On March 13, 2020, then-President Trump declared a national emergency for COVID-19. Two weeks later, the Coronavirus Aid, Relief, and Economic Security Act (CARES Act) was signed and included a 120-day eviction moratorium for rental properties subject to federally backed loan or federal assistance programs. On Aug. 8, 2020, President Trump issued an executive order directing the Secretary of the Department of Human and Health Services (HHS) and the Director of the CDC to determine if "temporarily halting residential eviction of any tenants for failure to pay rent are reasonably necessary to prevent the further spread of COVID-19".

On Sept. 4, 2020, the CDC issued an Order (CDC Order) stating that residential evictions must temporarily stop to prevent the further spread of COVID-19. This CDC Order prohibited evictions of individuals who had provided their landlord a declaration stating they:

  1. "used best efforts to obtain all available government assistance for rent or housing";
  2. expect to earn less than $99,000 in annual income in 2020, were not required to report any income in 2019 or receive a stimulus check under the CARES Act;
  3. are unable to pay full rent because loss of income, house of work or wages, layoff or extraordinary out-of-pocket medical bills;
  4. are using their "best efforts to make timely partial payments"; and
  5. believe an eviction would likely result in homelessness or shared living.

This CDC Order was more expansive than the CARES Act because it included all residential properties nationwide and was set to expire Dec. 31, 2020. Additionally, any landlord who attempted to evict a protected individual was subject to criminal penalties including jail time and/or monetary fines.
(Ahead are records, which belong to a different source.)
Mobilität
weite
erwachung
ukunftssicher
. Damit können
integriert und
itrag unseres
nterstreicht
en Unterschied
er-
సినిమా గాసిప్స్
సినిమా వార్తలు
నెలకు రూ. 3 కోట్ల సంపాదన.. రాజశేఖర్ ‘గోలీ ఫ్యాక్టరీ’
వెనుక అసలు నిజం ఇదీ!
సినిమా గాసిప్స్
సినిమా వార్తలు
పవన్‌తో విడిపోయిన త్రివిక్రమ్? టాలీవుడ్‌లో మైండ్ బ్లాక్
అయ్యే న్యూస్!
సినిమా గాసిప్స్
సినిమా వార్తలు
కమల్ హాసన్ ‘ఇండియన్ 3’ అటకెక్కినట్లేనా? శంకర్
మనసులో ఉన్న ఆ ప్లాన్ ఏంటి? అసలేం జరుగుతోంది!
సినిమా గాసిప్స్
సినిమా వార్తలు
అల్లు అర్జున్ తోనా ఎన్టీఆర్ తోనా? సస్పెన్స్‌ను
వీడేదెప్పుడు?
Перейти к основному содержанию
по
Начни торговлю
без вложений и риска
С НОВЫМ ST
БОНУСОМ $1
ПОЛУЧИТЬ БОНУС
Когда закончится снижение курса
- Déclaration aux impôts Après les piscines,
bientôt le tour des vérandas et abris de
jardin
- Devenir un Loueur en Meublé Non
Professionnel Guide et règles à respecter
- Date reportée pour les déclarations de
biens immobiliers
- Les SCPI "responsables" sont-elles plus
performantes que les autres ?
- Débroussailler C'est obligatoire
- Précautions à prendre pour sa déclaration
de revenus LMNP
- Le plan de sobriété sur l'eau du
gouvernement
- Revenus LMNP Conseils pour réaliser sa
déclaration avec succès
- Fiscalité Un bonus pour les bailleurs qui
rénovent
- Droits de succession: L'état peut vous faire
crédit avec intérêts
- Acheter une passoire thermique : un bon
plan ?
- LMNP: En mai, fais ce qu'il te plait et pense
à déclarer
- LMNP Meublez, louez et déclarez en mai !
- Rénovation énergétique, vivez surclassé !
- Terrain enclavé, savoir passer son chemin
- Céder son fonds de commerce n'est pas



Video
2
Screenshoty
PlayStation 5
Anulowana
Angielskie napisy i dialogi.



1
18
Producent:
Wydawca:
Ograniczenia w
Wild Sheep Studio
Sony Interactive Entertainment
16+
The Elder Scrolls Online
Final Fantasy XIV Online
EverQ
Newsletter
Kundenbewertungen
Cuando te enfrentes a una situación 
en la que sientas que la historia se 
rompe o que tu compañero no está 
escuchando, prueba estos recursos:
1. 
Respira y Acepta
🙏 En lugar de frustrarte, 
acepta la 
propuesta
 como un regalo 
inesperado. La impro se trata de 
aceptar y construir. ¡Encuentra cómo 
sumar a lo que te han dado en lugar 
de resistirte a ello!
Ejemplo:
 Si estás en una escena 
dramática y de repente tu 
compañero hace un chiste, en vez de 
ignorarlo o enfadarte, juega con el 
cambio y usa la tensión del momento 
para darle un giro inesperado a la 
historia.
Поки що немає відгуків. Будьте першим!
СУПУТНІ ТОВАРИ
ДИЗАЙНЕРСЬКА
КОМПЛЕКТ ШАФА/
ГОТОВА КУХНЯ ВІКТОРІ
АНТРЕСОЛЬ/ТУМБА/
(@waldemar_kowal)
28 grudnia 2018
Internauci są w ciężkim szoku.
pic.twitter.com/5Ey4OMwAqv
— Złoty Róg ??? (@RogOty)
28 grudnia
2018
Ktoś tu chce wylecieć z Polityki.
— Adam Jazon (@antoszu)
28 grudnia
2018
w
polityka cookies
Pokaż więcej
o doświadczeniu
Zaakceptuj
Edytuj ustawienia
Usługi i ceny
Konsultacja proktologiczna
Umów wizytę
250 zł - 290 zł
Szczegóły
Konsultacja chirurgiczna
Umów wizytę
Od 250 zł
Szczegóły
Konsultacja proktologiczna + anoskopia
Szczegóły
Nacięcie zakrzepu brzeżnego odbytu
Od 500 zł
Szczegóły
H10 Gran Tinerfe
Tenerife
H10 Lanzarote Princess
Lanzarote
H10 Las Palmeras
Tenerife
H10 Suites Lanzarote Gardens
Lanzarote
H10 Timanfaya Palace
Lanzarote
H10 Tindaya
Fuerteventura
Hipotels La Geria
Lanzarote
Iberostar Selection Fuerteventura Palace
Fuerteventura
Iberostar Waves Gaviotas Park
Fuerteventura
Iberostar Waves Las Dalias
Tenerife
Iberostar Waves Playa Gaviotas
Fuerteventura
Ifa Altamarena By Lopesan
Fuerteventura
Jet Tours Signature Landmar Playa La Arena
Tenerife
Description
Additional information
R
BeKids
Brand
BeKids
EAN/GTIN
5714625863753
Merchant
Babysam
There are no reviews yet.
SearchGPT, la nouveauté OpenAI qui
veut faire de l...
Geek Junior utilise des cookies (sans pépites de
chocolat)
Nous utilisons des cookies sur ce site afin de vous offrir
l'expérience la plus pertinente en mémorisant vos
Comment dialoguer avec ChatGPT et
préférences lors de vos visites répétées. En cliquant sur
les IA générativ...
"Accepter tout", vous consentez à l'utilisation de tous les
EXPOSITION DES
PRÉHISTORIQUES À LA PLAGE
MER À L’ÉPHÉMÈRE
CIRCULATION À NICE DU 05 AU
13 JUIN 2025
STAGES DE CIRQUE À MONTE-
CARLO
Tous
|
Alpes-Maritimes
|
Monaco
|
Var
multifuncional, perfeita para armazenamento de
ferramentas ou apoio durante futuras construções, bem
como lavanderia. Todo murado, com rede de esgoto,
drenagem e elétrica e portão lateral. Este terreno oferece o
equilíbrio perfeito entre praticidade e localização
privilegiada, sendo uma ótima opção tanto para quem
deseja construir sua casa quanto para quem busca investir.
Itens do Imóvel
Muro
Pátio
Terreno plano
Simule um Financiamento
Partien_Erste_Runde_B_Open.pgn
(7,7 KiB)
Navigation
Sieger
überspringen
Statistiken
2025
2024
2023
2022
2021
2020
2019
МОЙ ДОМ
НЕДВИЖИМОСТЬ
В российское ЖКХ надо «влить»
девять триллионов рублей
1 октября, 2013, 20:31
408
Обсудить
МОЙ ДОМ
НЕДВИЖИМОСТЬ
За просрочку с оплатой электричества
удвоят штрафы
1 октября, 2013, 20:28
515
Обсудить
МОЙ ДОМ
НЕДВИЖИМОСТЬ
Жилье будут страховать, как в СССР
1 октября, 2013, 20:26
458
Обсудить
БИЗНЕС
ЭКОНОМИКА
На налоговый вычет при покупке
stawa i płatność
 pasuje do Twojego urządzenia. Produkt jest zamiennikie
The CDC Order has been extended three times and currently expires June 30, 2021.

Shortly after the CDC Order was issued, real estate management companies brought a lawsuit against the HHS alleging the CDC Order exceeds the CDC's authority and raised other statutory and constitutional issues.

In determining that the CDC had no authority to impose a national eviction moratorium, the Court analyzed the CDC's statutory authority, specifically Section 361 of the Public Health Services Act, 42 U.S.C. § 264(a). Section 361 authorizes the Secretary of HHS to make and enforce regulations, in his judgment, that are necessary to prevent introduction, transmission or spread communicable diseases. The Secretary of HHS delegated this authority to the Director of the CDC. When the Director of the CDC determines measures taken by health authorities are insufficient to prevent the spread of communicable disease, "he/she may take such measures to prevent such spread of the diseases as he/she deems reasonably necessary, including inspection, fumigation, disinfection, sanitation, pest extermination, and destruction of animals or articles believed to be sources of infection."

The Court determined that the CDC Order and "any regulations enacted pursuant to § 264(a) must be directed toward "specific targets 'found' to be sources of infection." While the HHS argued this authorizes the Secretary of HHS to "'make and enforce' any regulations that, 'in his judgment are necessary to prevent the spread of disease'" the court determined the HHS's interpretation was overly broad. The Court stated, "[t]he Public Health Service Act authorizes the [CDC] to combat the spread of disease through a range of measures, but these measures plainly do not encompass the nationwide eviction moratorium set forth in the CDC [O]rder."

Accordingly, the Court set aside the CDC Order and the real estate management companies were granted expedited summary judgment on their claims. While the HHS has appealed this decision and as the nation awaits the CDC's deadline of June 30, 2021, this case and others across the country continue to define, and redefine, landlord-tenant remedies in the wake of COVID-19.